29.11.13

Restaurantes "bem" que cómónicam "mal"

Sou um tipo bastante tolerante no que à ortografia diz respeito até porque ninguém é isento de falhas, começando por mim. Não raras vezes publico coisas sem reler devidamente e arrisco a gralhar que nem um leão (a errar também, mas em dose menor).

É certo que a Internet em modo social também criou a polícia do erro mas, em boa parte dos casos, o que acho mal em quem corrige alguém é quando faz disso um espectáculo ou fogueira em praça pública, quando há formas mais privadas de o fazer. Uma coisa é ajudar os outros a melhorar, outra é apenas mostrar que se é melhor.

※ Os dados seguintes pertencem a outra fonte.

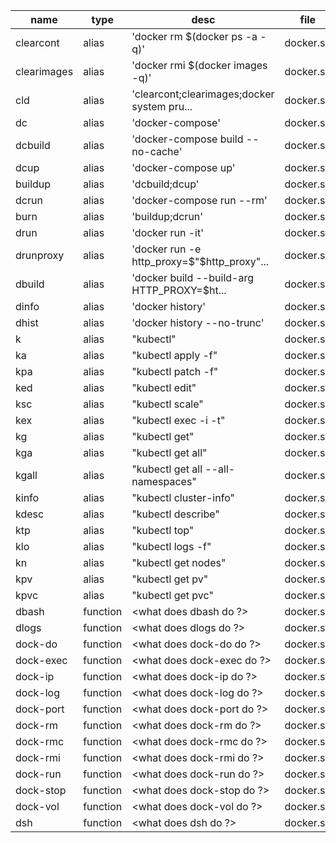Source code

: | name        |  type     |  desc                                        |  file      |  note |
| ----------- | --------- | -------------------------------------------- | ---------- | ----- |
| clearcont   |  alias    |  'docker rm $(docker ps -a -q)'              |  docker.sh |  <->  |
| clearimages |  alias    |  'docker rmi $(docker images -q)'            |  docker.sh |  <->  |
| cld         |  alias    |  'clearcont;clearimages;docker system pru... |  docker.sh |  <->  |
| dc          |  alias    |  'docker-compose'                            |  docker.sh |  <->  |
| dcbuild     |  alias    |  'docker-compose build --no-cache'           |  docker.sh |  <->  |
| dcup        |  alias    |  'docker-compose up'                         |  docker.sh |  <->  |
| buildup     |  alias    |  'dcbuild;dcup'                              |  docker.sh |  <->  |
| dcrun       |  alias    |  'docker-compose run --rm'                   |  docker.sh |  <->  |
| burn        |  alias    |  'buildup;dcrun'                             |  docker.sh |  <->  |
| drun        |  alias    |  'docker run -it'                            |  docker.sh |  <->  |
| drunproxy   |  alias    |  'docker run -e http_proxy=$"$http_proxy"... |  docker.sh |  <->  |
| dbuild      |  alias    |  'docker build --build-arg HTTP_PROXY=$ht... |  docker.sh |  <->  |
| dinfo       |  alias    |  'docker history'                            |  docker.sh |  <->  |
| dhist       |  alias    |  'docker history --no-trunc'                 |  docker.sh |  <->  |
| k           |  alias    |  "kubectl"                                   |  docker.sh |  <->  |
| ka          |  alias    |  "kubectl apply -f"                          |  docker.sh |  <->  |
| kpa         |  alias    |  "kubectl patch -f"                          |  docker.sh |  <->  |
| ked         |  alias    |  "kubectl edit"                              |  docker.sh |  <->  |
| ksc         |  alias    |  "kubectl scale"                             |  docker.sh |  <->  |
| kex         |  alias    |  "kubectl exec -i -t"                        |  docker.sh |  <->  |
| kg          |  alias    |  "kubectl get"                               |  docker.sh |  <->  |
| kga         |  alias    |  "kubectl get all"                           |  docker.sh |  <->  |
| kgall       |  alias    |  "kubectl get all --all-namespaces"          |  docker.sh |  <->  |
| kinfo       |  alias    |  "kubectl cluster-info"                      |  docker.sh |  <->  |
| kdesc       |  alias    |  "kubectl describe"                          |  docker.sh |  <->  |
| ktp         |  alias    |  "kubectl top"                               |  docker.sh |  <->  |
| klo         |  alias    |  "kubectl logs -f"                           |  docker.sh |  <->  |
| kn          |  alias    |  "kubectl get nodes"                         |  docker.sh |  <->  |
| kpv         |  alias    |  "kubectl get pv"                            |  docker.sh |  <->  |
| kpvc        |  alias    |  "kubectl get pvc"                           |  docker.sh |  <->  |
| dbash       |  function |  <what does dbash do ?>                      |  docker.sh |  <->  |
| dlogs       |  function |  <what does dlogs do ?>                      |  docker.sh |  <->  |
| dock-do     |  function |  <what does dock-do do ?>                    |  docker.sh |  <->  |
| dock-exec   |  function |  <what does dock-exec do ?>                  |  docker.sh |  <->  |
| dock-ip     |  function |  <what does dock-ip do ?>                    |  docker.sh |  <->  |
| dock-log    |  function |  <what does dock-log do ?>                   |  docker.sh |  <->  |
| dock-port   |  function |  <what does dock-port do ?>                  |  docker.sh |  <->  |
| dock-rm     |  function |  <what does dock-rm do ?>                    |  docker.sh |  <->  |
| dock-rmc    |  function |  <what does dock-rmc do ?>                   |  docker.sh |  <->  |
| dock-rmi    |  function |  <what does dock-rmi do ?>                   |  docker.sh |  <->  |
| dock-run    |  function |  <what does dock-run do ?>                   |  docker.sh |  <->  |
| dock-stop   |  function |  <what does dock-stop do ?>                  |  docker.sh |  <->  |
| dock-vol    |  function |  <what does dock-vol do ?>                   |  docker.sh |  <->  |
| dsh         |  function |  <what does dsh do ?>                        |  docker.sh |  <->  |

No entanto, tudo isto que acabei de dizer é algo que aplico à comunicação informal. Quando se trata do campo profissional sou bem menos tolerante, começando novamente por mim. E nada me irrita mais do que empresas/negócios/serviços que comunicam mal, tratando o português com os pés. A meu ver, por norma isso é um reflexo da atenção que dão aos detalhes do seu negócio e, por vezes, de falta de humildade perante a necessidade de passar os conteúdos que produzem por alguém competente na matéria ou, no limite, por mais do que um par de olhos.

Eis um exemplo:

Acabo de ser abordado digitalmente por um restaurante armado ao moderno, daqueles que têm uma palavra em inglês no seu nome e terminam o mesmo com uma cena de status tipo Bar, Grill, Club ou coisa que o valha. A comunicação foi feita para várias empresas e dizem-me que se estiver a pensar fazer um jantar de Natal, eles devem ser tidos em conta. E eu, que também como com os olhos, fui ler.

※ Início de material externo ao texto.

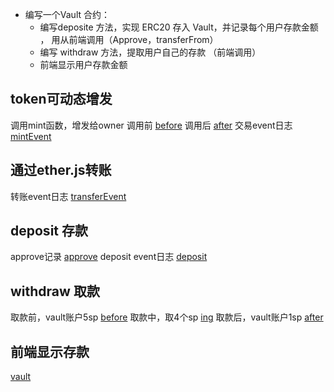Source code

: 
* 编写⼀个Vault 合约：
  * 编写deposite ⽅法，实现 ERC20 存⼊ Vault，并记录每个⽤户存款⾦额 ， ⽤从前端调⽤（Approve，transferFrom） 
  * 编写 withdraw ⽅法，提取⽤户⾃⼰的存款 （前端调⽤）
  * 前端显示⽤户存款⾦额


## token可动态增发
调用mint函数，增发给owner
调用前
[before](./images/before.png)
调用后
[after](./images/after.png)
交易event日志
[mintEvent](./images/mintEvent.png)

## 通过ether.js转账
转账event日志
[transferEvent](./images/transfer.png)

## deposit 存款
approve记录
[approve](./images/approve.png)
deposit event日志
[deposit](./images/depositEvent.png)

## withdraw 取款
取款前，vault账户5sp
[before](./images/withBefore.png)
取款中，取4个sp
[ing](./images/4.png)
取款后，vault账户1sp
[after](./images/withAfter.png)
## 前端显示存款
[vault](./images/vault.png)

No meio da oferta toda, em que inclusive o nome dos DJ's residentes me é avançado como se fossem os meus vizinhos de baixo, a minha curiosidade fica em alerta em relação ao método proposto de bebidas "á" "descrição".

Será um divertido método em que eu descrevo uma bebida como a imagino e eles me servem a dita cuja ou trata-se apenas uma variante gráfica do clássico serviço de bar à discrição?

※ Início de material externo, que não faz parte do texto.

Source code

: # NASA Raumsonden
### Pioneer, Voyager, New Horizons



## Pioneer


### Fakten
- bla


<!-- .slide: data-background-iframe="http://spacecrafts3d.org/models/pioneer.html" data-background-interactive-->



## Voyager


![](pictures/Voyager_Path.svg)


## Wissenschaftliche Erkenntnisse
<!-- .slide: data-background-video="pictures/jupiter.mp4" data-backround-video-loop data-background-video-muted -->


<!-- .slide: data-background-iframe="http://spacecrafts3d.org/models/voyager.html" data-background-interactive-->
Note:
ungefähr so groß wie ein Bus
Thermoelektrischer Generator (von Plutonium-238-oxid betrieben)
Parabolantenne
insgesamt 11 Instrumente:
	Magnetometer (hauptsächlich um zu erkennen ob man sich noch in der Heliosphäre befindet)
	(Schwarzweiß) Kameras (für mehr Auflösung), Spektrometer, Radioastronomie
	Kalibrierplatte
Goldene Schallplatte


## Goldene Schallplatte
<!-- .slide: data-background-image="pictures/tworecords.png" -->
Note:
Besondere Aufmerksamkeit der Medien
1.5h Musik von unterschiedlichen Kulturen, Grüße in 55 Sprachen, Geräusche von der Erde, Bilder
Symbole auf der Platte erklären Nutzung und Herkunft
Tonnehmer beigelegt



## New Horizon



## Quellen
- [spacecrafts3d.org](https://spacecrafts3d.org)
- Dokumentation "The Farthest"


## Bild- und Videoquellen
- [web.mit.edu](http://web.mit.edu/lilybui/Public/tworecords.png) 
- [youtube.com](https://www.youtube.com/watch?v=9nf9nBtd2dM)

Na dúvida, vou telefonar e esclarecer a coisa, até porque eles prometem "profissionalismos" e, tendo muitos, não devem ter qualquer problema em dispensar-me um bocadinho.

4 comentários:

  1. Em tudo o que tenha comunicação com público, pura e simplesmente não aceito os erros. Acho mesmo vergonhoso. Uma coisa é um erro que todos damos. Outra coisa é ter alguém que não sabe conceitos básicos a escrever para multidões. Foda-se.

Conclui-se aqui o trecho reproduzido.